The Truth About ESG Goals: Why Companies Are Falling Short and Engaging in Greenwashing
The Challenges Companies Face in Meeting ESG Goals
In my previous blog post, we discussed the most recent https://ellenmacarthurfoundation.org/global-commitment-2022/overview Progress Report and the challenges companies face in meeting their sustainability commitments. Most reports indicate that we are falling behind on our ESG targets. I do not doubt the intent and desire of large brands to meet their sustainability objectives, but the question remains whether these companies are willing to pay the price to achieve these objectives. While some companies are brave enough to admit their failures and are very open about their struggles, others often engage in what is called "greenwashing." This term was first used back in the 1960s and is defined as "advertising and public messaging to appear more climate-friendly and environmentally sustainable than [a company] really is." Just like the cartoon below illustrates:
The Pitfalls of Greenwashing in ESG Advertising
There are several reasons companies may resort to greenwashing, but none of them can be justified, and none of them should be tolerated. Greenwashing usually starts with some form of "ignorance," but it never stops there. Initially, companies see ESG commitments as a great marketing tool and a demonstration of commitment to responsible corporate standing (in some instances, there are also legal requirements). These commitments are rolled out with great fanfare, like joining a list of signatories of the US Plastics Pact (there are 117 of such signatories as of October 2022). Everybody applauds, the company gets positive news coverage, a large portion of the company website is devoted to the cause. Unfortunately, for way too many companies, it is where their "sustainability journey" peaks.
Balancing Profitability and ESG Commitments
Companies may have legitimate reasons to adjust their ESG targets and timelines, as sustainability commitments can be expensive and must be balanced with other shareholder and stakeholder interests, such as profitability. While achieving a balance between sustainability and profitability should be discussed openly and transparently, some companies choose to resort to greenwashing instead of honestly acknowledging their failure to meet ESG objectives. As a result, greenwashing is becoming more elaborate, with some companies engaging in more nuanced tactics to avoid criticism and negative press. Calling practices “sustainable” and “eco-friendly” is no longer sufficient to demonstrate a commitment to sustainability, as shareholders and society at large demand action.
Two Types of Greenwashing that Undermine ESG Goals
There are several types of less-than-honorable corporate behavior that can be classified as greenwashing, and one of the most widespread is "green labeling." This occurs when close examination of sustainability claims reveals that they are mostly misleading. With regards to bio-plastics, a significant portion of products labeled “biodegradable” or “compostable” are in fact neither. Although regulations have been enforced to prevent unsubstantiated claims, the green labeling practice continues to this day. For example, PLA products have been labeled as “biodegradable” and “compostable” for many years without proof that they will degrade in the environment. PLA is a bio-based polymer/plastic, but it can take hundreds of years to degrade in an environment like a composter or a landfill, and it does not meet the majority of technical criteria required for the material to be called “biodegradable” or “compostable.” Although some research shows that some additives can accelerate degradation, it is clear that the majority of PLA biodegradability statements are not true. Furthermore, PLA products represent one of the largest threats to existing plastics recycling infrastructure.Another type of greenwashing is “green rinsing,” which is an emerging tactic that involves companies continuously replacing their ESG targets with different metrics or different dates. Rather than acknowledging difficulties or inability to achieve ESG targets, the company announces that it is “elevating” its commitment, conveniently forgetting to mention its simultaneously extended implementation timeline and a very obvious fact that its previously announced (lower) commitments have not been or will not be met. The biggest problem with green rinsing is a lack of desire to explain the root cause of missing the original targets and a complete absence of legitimate discussions of why the public should believe that the new target had a better chance of being achieved.
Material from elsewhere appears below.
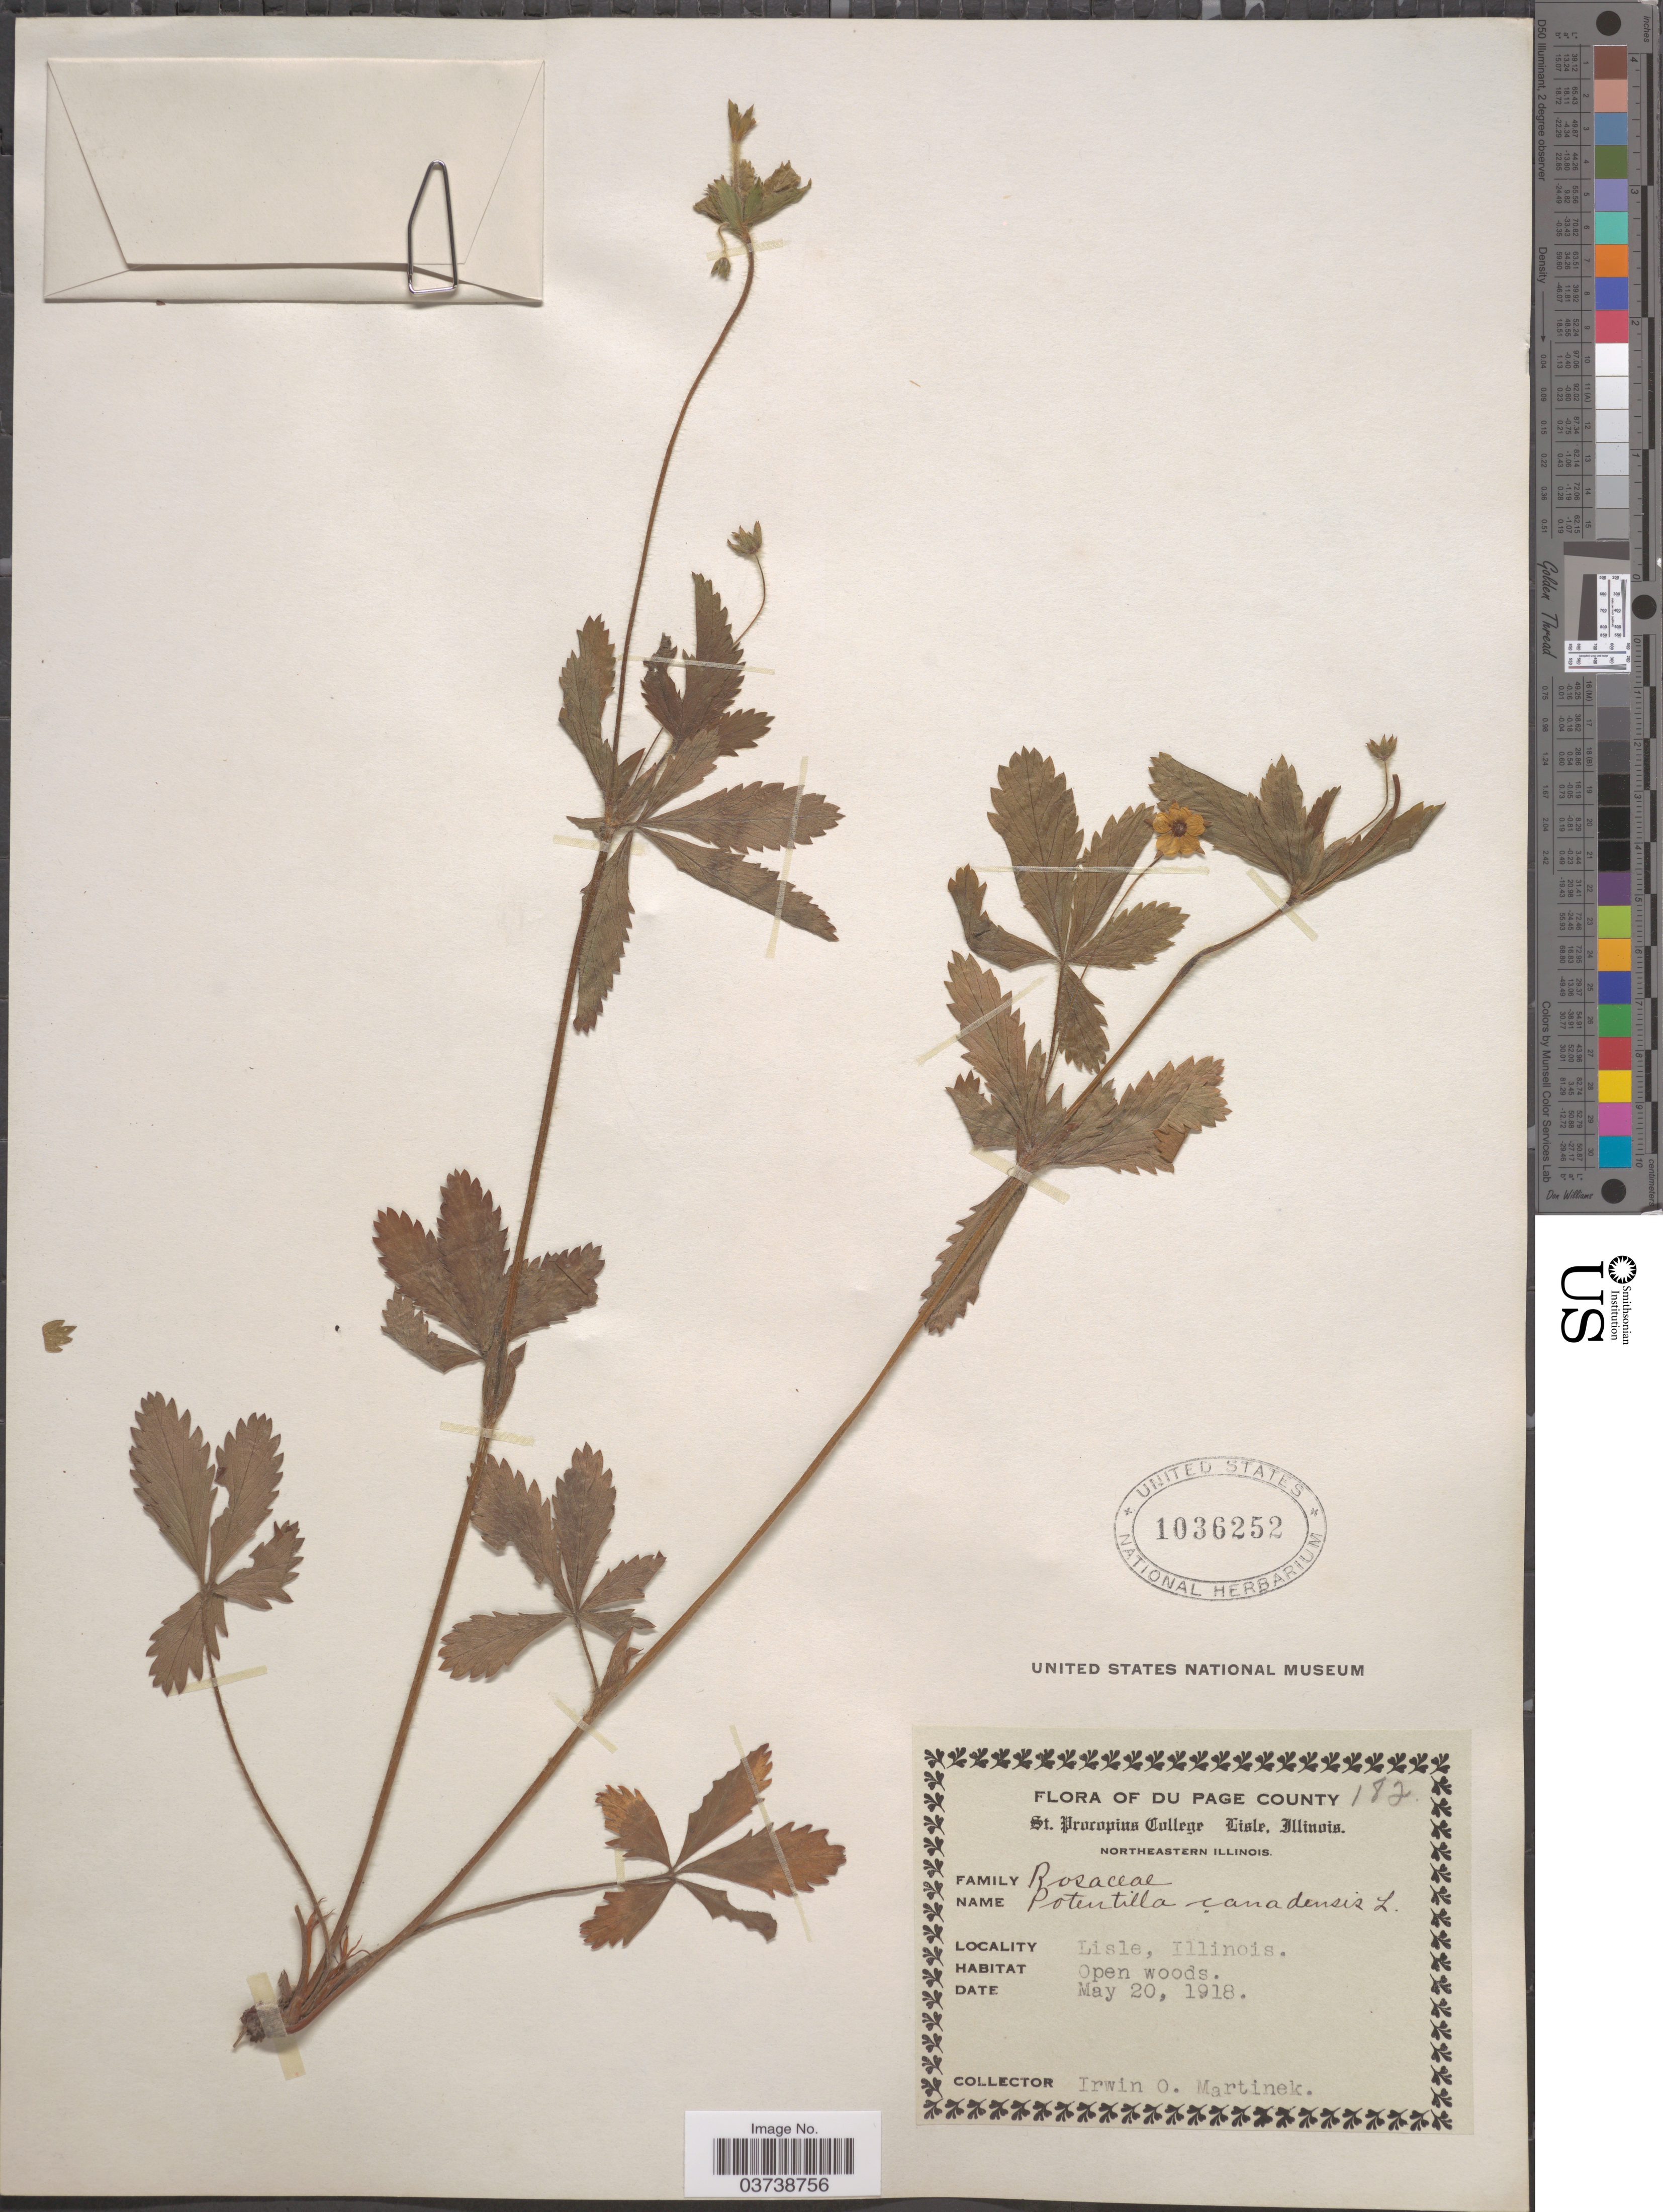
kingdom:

The Importance of Accountability in ESG Reporting
During the recent COP27 climate conference in November, a prominent case of greenwashing was discussed. Major brands have been under immense pressure to reduce their harmful emissions and these initiatives are among their primary ESG objectives. It is hard to believe, but combined pledges by large companies to achieve net-zero emissions cover a whopping 80% of current emission levels. Clearly, reducing emissions by 80% is not realistic. In fact, the UN Secretary General has called such pledges a form of greenwashing, stating that they demonstrate “a surplus of confusion and deficit of credibility”. When faced with scrutiny, companies are revising their pledges with different metrics and timelines but without acknowledging any wrongdoing. Most major oil and gas companies are no longer advertising net-zero emissions as regulatory documents now prohibit such claims for any company with investments in fossil fuel projects. Instead, the companies are switching to more ambiguous metrics such as “low-carbon” rather than specific targets like “CO2-free”.